[Records for the task start]

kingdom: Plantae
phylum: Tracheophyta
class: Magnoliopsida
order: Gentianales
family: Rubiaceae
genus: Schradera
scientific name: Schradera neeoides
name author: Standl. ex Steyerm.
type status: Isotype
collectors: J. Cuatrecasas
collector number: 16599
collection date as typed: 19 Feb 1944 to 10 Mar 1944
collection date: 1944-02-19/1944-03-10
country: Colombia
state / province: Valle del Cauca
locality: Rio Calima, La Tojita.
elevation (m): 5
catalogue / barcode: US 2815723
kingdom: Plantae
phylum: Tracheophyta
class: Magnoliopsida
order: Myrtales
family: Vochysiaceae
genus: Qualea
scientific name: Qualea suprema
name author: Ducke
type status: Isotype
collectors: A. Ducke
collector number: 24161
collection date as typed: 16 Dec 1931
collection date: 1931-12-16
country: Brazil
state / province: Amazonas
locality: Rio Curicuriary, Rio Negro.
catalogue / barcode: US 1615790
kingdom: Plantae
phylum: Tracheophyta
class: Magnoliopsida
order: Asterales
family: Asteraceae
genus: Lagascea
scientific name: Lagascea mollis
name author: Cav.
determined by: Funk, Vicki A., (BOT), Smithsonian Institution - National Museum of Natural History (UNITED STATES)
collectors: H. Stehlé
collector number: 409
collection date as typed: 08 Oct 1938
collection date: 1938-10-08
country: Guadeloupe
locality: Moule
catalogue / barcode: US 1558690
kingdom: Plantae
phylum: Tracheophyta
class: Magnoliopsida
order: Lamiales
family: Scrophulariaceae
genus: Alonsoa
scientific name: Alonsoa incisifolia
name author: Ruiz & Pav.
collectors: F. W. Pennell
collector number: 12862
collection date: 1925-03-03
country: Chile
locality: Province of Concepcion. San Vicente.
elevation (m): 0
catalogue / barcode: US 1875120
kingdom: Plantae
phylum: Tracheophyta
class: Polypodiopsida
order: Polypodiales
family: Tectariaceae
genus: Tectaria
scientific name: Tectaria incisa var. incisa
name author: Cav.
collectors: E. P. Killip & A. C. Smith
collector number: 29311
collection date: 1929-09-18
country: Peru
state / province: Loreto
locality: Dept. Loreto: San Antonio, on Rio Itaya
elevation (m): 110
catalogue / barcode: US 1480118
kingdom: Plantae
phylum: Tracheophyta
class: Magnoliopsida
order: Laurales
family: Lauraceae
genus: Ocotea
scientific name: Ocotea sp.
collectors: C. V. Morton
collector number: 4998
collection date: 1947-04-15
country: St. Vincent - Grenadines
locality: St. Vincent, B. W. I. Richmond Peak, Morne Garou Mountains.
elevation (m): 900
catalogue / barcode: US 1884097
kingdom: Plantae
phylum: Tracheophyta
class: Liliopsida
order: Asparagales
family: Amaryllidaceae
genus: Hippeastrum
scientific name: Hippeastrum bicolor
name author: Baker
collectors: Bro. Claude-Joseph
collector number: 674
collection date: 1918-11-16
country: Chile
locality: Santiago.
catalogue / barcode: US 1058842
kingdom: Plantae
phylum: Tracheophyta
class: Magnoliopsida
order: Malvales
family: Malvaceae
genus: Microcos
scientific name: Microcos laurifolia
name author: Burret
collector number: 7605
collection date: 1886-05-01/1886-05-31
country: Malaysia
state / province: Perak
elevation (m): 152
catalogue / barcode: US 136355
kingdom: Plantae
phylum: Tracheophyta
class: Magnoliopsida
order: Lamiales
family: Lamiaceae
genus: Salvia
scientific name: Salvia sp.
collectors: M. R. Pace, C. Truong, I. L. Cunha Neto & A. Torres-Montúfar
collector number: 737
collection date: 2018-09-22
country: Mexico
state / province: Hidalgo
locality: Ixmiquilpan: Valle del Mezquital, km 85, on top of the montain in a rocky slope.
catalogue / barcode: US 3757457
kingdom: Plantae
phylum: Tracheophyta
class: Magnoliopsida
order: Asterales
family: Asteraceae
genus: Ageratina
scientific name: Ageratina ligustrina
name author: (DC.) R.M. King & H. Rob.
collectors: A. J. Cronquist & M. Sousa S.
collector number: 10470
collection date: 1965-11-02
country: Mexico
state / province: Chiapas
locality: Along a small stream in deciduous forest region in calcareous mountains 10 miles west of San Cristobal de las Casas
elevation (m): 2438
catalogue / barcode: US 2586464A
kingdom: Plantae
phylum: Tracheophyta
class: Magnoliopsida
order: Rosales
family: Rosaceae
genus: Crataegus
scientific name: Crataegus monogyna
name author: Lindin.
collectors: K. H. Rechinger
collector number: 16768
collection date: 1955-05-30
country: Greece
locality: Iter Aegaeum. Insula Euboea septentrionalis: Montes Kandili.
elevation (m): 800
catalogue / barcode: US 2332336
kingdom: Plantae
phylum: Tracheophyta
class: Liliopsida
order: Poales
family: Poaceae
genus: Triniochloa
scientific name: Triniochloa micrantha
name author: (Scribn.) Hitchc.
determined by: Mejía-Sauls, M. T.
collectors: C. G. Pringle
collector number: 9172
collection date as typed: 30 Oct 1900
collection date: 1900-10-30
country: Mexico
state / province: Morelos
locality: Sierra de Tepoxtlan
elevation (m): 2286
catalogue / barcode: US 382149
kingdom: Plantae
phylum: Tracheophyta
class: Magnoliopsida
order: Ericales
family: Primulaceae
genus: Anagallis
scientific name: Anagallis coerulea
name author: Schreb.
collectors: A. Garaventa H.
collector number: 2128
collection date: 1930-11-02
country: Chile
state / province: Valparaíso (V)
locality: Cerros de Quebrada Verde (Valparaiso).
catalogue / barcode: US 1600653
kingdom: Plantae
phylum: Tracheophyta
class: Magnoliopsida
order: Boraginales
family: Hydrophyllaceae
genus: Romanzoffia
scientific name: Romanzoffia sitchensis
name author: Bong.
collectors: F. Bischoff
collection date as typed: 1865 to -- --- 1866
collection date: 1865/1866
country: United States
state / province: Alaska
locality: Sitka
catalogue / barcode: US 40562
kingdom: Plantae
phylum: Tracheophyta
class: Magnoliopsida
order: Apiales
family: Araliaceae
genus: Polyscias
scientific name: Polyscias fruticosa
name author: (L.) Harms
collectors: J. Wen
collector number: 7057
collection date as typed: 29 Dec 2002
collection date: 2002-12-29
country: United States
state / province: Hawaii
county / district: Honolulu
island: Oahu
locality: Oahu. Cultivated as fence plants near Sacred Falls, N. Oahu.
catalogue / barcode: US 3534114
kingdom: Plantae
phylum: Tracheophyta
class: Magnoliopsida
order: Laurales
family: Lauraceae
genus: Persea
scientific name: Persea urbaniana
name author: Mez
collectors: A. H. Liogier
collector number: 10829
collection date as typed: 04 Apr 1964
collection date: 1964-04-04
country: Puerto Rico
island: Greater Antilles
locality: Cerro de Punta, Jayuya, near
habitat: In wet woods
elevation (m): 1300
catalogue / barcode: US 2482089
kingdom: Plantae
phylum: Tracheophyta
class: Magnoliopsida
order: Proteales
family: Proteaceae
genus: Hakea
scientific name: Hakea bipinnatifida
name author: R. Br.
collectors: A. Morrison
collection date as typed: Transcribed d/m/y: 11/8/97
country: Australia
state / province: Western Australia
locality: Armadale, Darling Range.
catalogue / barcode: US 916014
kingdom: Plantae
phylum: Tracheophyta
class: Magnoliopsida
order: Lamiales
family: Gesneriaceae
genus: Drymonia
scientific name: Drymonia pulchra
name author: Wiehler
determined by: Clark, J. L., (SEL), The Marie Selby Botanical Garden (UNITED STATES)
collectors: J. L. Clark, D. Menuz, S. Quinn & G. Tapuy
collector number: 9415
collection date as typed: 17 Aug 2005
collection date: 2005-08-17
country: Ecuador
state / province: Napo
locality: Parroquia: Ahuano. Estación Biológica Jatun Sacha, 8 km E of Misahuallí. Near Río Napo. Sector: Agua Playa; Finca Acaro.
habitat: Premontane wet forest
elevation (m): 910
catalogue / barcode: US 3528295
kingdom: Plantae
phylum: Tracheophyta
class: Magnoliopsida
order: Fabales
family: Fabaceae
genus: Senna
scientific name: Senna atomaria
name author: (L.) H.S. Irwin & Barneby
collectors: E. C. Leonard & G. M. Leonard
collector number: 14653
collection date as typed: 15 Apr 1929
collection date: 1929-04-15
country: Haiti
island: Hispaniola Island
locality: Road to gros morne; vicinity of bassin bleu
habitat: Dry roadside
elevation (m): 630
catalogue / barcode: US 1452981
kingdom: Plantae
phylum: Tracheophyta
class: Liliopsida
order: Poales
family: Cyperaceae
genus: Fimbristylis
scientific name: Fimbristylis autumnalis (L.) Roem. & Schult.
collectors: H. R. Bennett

[Records for the task end]

Exercise brief :: Can you reproduce, word for word, the lines in the records above from the line with "locality: Sierra de Tepoxtlan" up to and including the line with "name author: Wiehler"?

The result ::
locality: Sierra de Tepoxtlan
elevation (m): 2286
catalogue / barcode: US 382149
kingdom: Plantae
phylum: Tracheophyta
class: Magnoliopsida
order: Ericales
family: Primulaceae
genus: Anagallis
scientific name: Anagallis coerulea
name author: Schreb.
collectors: A. Garaventa H.
collector number: 2128
collection date: 1930-11-02
country: Chile
state / province: Valparaíso (V)
locality: Cerros de Quebrada Verde (Valparaiso).
catalogue / barcode: US 1600653
kingdom: Plantae
phylum: Tracheophyta
class: Magnoliopsida
order: Boraginales
family: Hydrophyllaceae
genus: Romanzoffia
scientific name: Romanzoffia sitchensis
name author: Bong.
collectors: F. Bischoff
collection date as typed: 1865 to -- --- 1866
collection date: 1865/1866
country: United States
state / province: Alaska
locality: Sitka
catalogue / barcode: US 40562
kingdom: Plantae
phylum: Tracheophyta
class: Magnoliopsida
order: Apiales
family: Araliaceae
genus: Polyscias
scientific name: Polyscias fruticosa
name author: (L.) Harms
collectors: J. Wen
collector number: 7057
collection date as typed: 29 Dec 2002
collection date: 2002-12-29
country: United States
state / province: Hawaii
county / district: Honolulu
island: Oahu
locality: Oahu. Cultivated as fence plants near Sacred Falls, N. Oahu.
catalogue / barcode: US 3534114
kingdom: Plantae
phylum: Tracheophyta
class: Magnoliopsida
order: Laurales
family: Lauraceae
genus: Persea
scientific name: Persea urbaniana
name author: Mez
collectors: A. H. Liogier
collector number: 10829
collection date as typed: 04 Apr 1964
collection date: 1964-04-04
country: Puerto Rico
island: Greater Antilles
locality: Cerro de Punta, Jayuya, near
habitat: In wet woods
elevation (m): 1300
catalogue / barcode: US 2482089
kingdom: Plantae
phylum: Tracheophyta
class: Magnoliopsida
order: Proteales
family: Proteaceae
genus: Hakea
scientific name: Hakea bipinnatifida
name author: R. Br.
collectors: A. Morrison
collection date as typed: Transcribed d/m/y: 11/8/97
country: Australia
state / province: Western Australia
locality: Armadale, Darling Range.
catalogue / barcode: US 916014
kingdom: Plantae
phylum: Tracheophyta
class: Magnoliopsida
order: Lamiales
family: Gesneriaceae
genus: Drymonia
scientific name: Drymonia pulchra
name author: Wiehler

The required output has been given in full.